======== INFORMATION PROVIDED ========
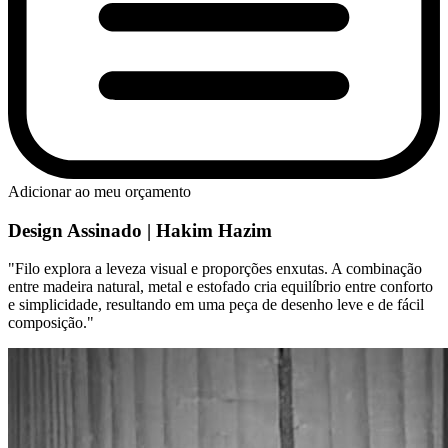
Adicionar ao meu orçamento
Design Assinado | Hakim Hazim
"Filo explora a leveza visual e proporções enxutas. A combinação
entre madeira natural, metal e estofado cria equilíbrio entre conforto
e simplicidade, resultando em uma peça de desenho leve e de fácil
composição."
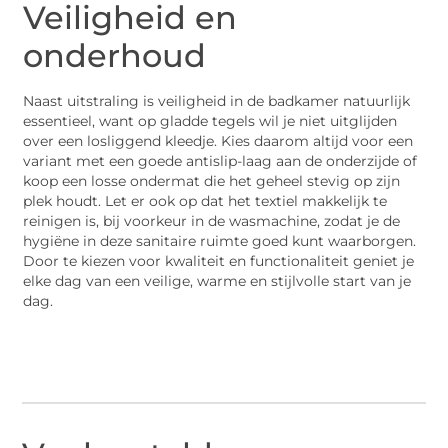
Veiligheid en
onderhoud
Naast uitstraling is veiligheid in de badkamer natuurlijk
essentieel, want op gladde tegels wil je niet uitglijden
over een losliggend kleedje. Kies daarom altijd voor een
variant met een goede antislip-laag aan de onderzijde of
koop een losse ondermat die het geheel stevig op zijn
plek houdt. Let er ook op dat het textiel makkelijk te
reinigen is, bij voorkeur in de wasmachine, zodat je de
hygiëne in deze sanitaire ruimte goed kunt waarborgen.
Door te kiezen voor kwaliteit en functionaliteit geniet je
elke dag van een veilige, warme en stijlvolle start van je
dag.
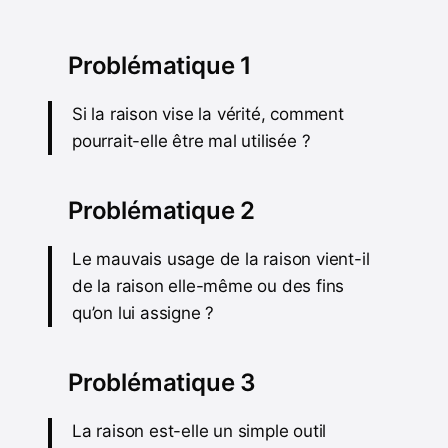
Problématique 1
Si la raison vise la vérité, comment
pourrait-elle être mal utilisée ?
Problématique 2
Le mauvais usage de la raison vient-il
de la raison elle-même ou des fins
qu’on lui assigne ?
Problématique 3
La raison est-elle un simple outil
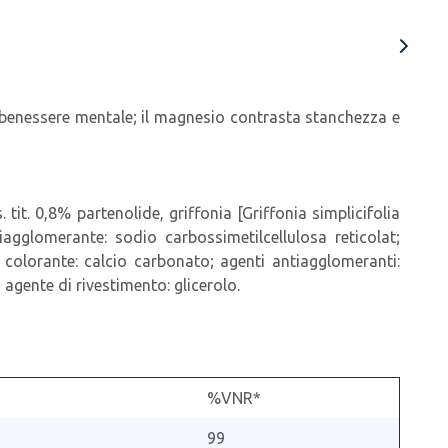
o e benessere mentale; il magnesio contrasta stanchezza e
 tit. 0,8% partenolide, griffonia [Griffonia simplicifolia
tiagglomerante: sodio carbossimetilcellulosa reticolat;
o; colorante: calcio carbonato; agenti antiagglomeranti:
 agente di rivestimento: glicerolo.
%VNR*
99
========
======== INFORMATION PROVIDED ========
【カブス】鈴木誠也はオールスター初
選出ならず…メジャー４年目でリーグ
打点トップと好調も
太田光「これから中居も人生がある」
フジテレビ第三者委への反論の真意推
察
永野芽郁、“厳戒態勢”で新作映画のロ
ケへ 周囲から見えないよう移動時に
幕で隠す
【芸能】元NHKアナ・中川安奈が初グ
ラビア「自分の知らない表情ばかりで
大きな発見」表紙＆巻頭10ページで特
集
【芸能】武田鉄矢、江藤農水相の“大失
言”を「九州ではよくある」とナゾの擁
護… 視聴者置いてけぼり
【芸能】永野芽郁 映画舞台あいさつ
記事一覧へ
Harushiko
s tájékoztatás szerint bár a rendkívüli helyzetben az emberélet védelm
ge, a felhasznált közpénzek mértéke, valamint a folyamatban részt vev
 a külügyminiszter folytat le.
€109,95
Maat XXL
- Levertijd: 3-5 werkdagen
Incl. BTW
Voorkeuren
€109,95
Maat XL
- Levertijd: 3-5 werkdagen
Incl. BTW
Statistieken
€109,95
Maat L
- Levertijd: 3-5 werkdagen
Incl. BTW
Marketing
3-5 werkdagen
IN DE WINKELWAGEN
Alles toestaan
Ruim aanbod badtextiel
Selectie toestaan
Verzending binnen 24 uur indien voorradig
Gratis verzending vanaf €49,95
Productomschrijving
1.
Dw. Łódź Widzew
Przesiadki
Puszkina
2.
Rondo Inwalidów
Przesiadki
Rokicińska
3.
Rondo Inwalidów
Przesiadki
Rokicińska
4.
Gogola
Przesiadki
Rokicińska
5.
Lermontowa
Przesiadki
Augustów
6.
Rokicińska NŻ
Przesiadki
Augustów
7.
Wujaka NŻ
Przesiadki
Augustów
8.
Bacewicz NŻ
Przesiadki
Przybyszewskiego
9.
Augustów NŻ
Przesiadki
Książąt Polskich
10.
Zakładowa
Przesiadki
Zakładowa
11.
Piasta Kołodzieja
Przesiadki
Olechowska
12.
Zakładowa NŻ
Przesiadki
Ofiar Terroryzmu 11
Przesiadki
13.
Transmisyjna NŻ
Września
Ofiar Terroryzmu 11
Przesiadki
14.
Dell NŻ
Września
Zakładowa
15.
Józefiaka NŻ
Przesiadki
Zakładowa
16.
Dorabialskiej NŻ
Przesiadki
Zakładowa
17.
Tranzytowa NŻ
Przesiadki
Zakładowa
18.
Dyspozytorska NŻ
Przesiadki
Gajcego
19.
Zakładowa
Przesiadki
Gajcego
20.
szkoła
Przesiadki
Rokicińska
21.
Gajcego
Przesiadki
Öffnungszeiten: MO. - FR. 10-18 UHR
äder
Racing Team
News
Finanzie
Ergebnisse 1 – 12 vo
========
§ **PROBLEM STATEMENT**
Please rewrite the data from the line with "Veiligheid en" through the line with "hygiëne in deze", swapping "kleedje" for "tapijtje" and leaving everything else as it stands.

§ **EXERCISE ANSWER**
Veiligheid en
onderhoud
Naast uitstraling is veiligheid in de badkamer natuurlijk
essentieel, want op gladde tegels wil je niet uitglijden
over een losliggend tapijtje. Kies daarom altijd voor een
variant met een goede antislip-laag aan de onderzijde of
koop een losse ondermat die het geheel stevig op zijn
plek houdt. Let er ook op dat het textiel makkelijk te
reinigen is, bij voorkeur in de wasmachine, zodat je de
hygiëne in deze sanitaire ruimte goed kunt waarborgen.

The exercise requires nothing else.